=== EXERCISE ===
Collect all lines containing the word "kereta" from the data.
──────── RECORDS FOR PROCESSING
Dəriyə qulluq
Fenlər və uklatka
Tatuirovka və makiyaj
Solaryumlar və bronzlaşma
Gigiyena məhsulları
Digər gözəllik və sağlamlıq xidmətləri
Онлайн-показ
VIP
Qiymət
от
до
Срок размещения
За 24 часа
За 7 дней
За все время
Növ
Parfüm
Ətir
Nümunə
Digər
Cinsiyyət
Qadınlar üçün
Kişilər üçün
────────────────
──────── RECORDS FOR PROCESSING
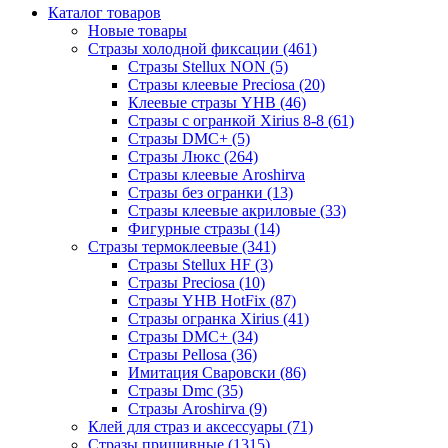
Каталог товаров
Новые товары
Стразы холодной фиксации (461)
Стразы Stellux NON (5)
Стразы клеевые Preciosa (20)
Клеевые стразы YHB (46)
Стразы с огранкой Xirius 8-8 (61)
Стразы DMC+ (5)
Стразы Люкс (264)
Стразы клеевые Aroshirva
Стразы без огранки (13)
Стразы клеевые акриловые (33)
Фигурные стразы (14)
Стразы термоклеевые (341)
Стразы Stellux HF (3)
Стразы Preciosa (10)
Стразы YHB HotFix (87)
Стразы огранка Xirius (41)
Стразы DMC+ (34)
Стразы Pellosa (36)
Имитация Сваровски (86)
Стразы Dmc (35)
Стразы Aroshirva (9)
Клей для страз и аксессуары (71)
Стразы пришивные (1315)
────────────────
──────── RECORDS FOR PROCESSING
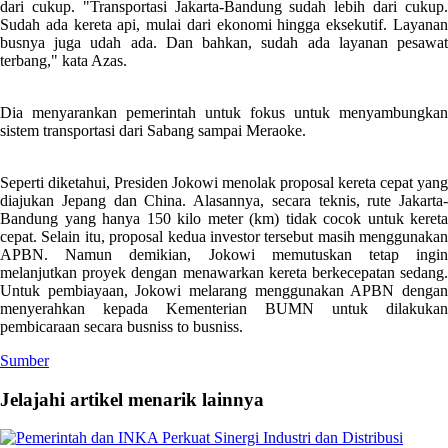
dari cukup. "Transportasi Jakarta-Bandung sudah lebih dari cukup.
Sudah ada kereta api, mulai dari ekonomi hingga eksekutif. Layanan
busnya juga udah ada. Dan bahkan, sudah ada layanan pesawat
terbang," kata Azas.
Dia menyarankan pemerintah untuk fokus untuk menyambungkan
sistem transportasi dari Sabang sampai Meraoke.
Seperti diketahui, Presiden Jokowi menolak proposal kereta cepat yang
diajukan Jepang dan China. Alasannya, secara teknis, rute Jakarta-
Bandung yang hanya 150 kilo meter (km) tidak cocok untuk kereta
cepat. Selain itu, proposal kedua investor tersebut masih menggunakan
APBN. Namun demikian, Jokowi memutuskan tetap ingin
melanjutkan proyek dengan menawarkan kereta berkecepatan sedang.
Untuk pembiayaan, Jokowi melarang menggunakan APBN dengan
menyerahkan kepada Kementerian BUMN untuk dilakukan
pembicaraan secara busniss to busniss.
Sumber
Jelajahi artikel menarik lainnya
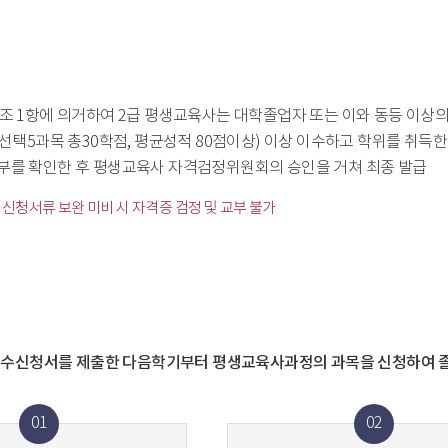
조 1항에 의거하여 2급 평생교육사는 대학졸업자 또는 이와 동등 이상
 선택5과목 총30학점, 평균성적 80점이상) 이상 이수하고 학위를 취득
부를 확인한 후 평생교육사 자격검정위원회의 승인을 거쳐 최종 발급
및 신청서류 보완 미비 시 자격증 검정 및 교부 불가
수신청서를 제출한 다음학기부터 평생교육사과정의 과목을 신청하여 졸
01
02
────────────────
=== TASK ANSWER ===
Sudah ada kereta api, mulai dari ekonomi hingga eksekutif. Layanan
Seperti diketahui, Presiden Jokowi menolak proposal kereta cepat yang
Bandung yang hanya 150 kilo meter (km) tidak cocok untuk kereta
melanjutkan proyek dengan menawarkan kereta berkecepatan sedang.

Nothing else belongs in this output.